ROSETTA
Rosetta vit dans une caravane avec sa mère alcoolique. Elle est déterminée à s’en sortir dignement, seule et sans accepter la charité. La jeune femme n’a qu’une idée en tête : trouver un travail pour pouvoir mener une vie normale. La récession économique ne lui facilite pas la tâche. Chaque jour, le seul plaisir qu’elle s’octroie est la dégustation d’une gaufre au sucre, dans une camionnette-buvette.
Critique du film
Bleu de travail, bleus au travail ✊
La jeunesse semble toujours être une pierre angulaire du cinéma des frères Dardenne, et le récent Jeunes Mères ne dément pas cette affirmation. En 1999, avec Rosetta et sa jeune protagoniste incarnée par une Émilie Dequenne déjà au sommet, l’âge du personnage n’était qu’un fait parmi d’autres dans un long-métrage social qui choisissait de parler au nom d’une partie entière de la population : les acharnés, ceux qui se démènent et se battent contre un système injuste dans le but, non pas de vivre, mais d’espérer un sursaut de vie dans une existence boueuse, sans cesse à contre-courant.
Rosetta est une ennemie du surplace. À l’image de son héroïne, rien ne dure, rien n’est acquis. L’usage d’une caméra mobile, proche du corps, renforce un sentiment d’impatience mais aussi de rage en suivant les moindres mouvements de l’actrice. La jeune femme jouée par Émilie Dequenne est obsédée par l’idée d’obtenir un travail — « un vrai travail », comme elle le répète. Cette scission dans la personnalité de Rosetta constitue la moelle de l’œuvre : il est à la fois question de besoins primaires (payer un loyer, aider une mère alcoolique, se nourrir), mais aussi d’une quête de statut. L’ostracisation est manifeste : Rosetta et sa mère vivent dans un camping en marge, accessible par une longue marche forestière qui fait passer la jeune femme de la civilisation à la solitude. Par « vrai travail », il ne faut pas seulement entendre un emploi légal (le film le suggère quand Rosetta refuse un travail au noir), mais une perception de soi valable aux yeux de la société. La recherche est constante, l’espoir bien mince.

La récession de 1999 et du début des années 2000, période de transition entre les monnaies européennes, sert ici de cadre. Les frères Dardenne s’appuient sur ce moment historique dont les dommages collatéraux ont frappé de plein fouet le secteur secondaire. Rosetta incarne ces travailleurs sacrifiés, les grands perdants d’une économie dont seules les grandes puissances sortent gagnantes. C’est donc avant tout une affaire de condition : être vu comme un individu remplaçable, incapable d’exister plus de quelques instants sans déranger. La caravane à gaufres symbolise à elle seule ce caractère vacant : espace confiné où les rôles s’échangent, les occasions se manquent, et la vie s’écorche.

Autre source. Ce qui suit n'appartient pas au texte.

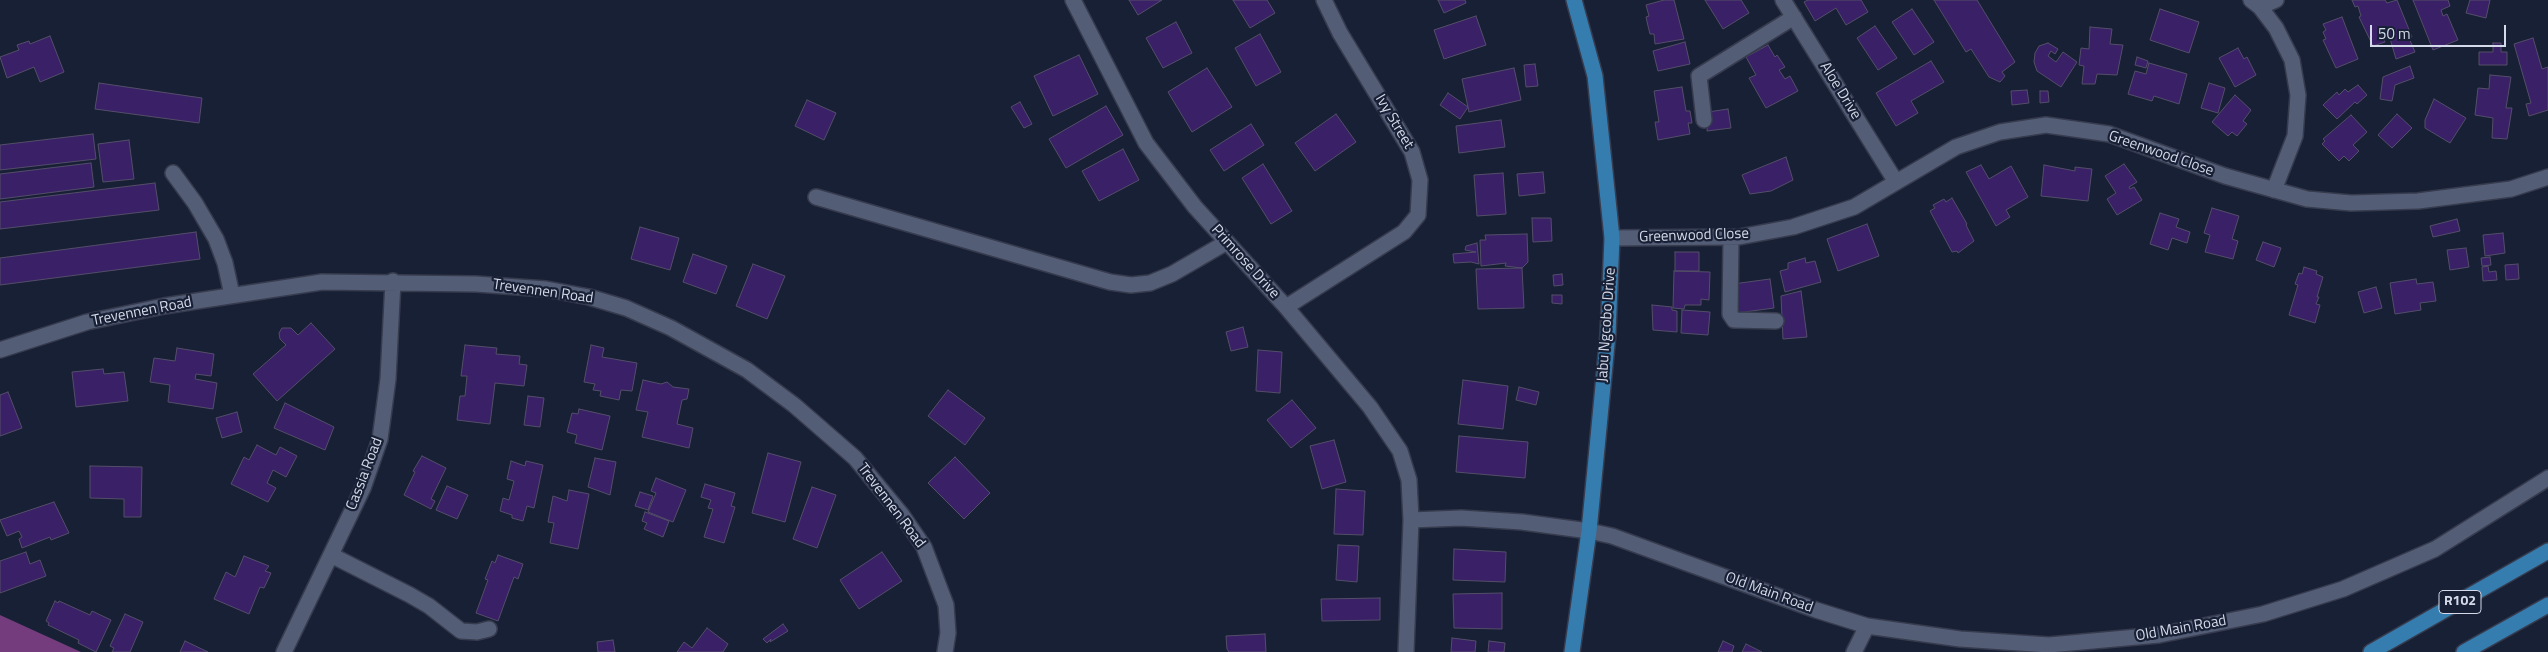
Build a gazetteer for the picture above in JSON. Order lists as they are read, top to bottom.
{
  "streets": {
    "main road": ["Jabu Ngcobo Drive", "R102"],
    "street": [
      "Aloe Drive",
      "Ivy Street",
      "Greenwood Close",
      "Primrose Drive",
      "Trevennen Road",
      "Cassia Road",
      "Old Main Road"
    ]
  },
  "crossings": [
    ["Aloe Drive", "Greenwood Close"],
    ["Ivy Street", "Primrose Drive"],
    ["Greenwood Close", "Jabu Ngcobo Drive"],
    ["Trevennen Road", "Cassia Road"],
    ["Jabu Ngcobo Drive", "Old Main Road"]
  ],
  "scale_bar": "50 m"
}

Aussi simple soit-il en apparence, Rosetta n’en est pas moins un film complexe, d’une densité parfois surprenante au vu de la fluidité de sa mise en scène. Ce n’est pourtant qu’une tranche de vie dans une existence sans pitié. Le film a ce réalisme quasi documentaire qui rend difficile de ne pas éprouver un ardent sentiment de rage envers un système économique et politique incapable de garantir la pérennité d’un travail déjà pénible. Rosetta a traversé maintes fois cette fameuse rue au-delà de laquelle on trouve un emploi, mais ce sont toujours les employeurs qui refusent de lui accorder une chance, laissant s’éteindre sa seule possibilité de survie. Il n’est nul besoin de convoquer les mythes du rêve américain ou du self-made man pour illustrer l’hypocrisie d’un capitalisme qui ne profite qu’à celleux qui détiennent déjà les clés du pouvoir et des richesses.
Rosetta n’est pas qu’une fable prolétarienne où le chômage serait un drame suffisant en soi : la véritable tragédie se lit sur le visage de son héroïne, visage presque juvénile, mais déjà victime d’une structure sociale profondément hostile à tou·te·s celleux qui voudraient simplement s’en sortir.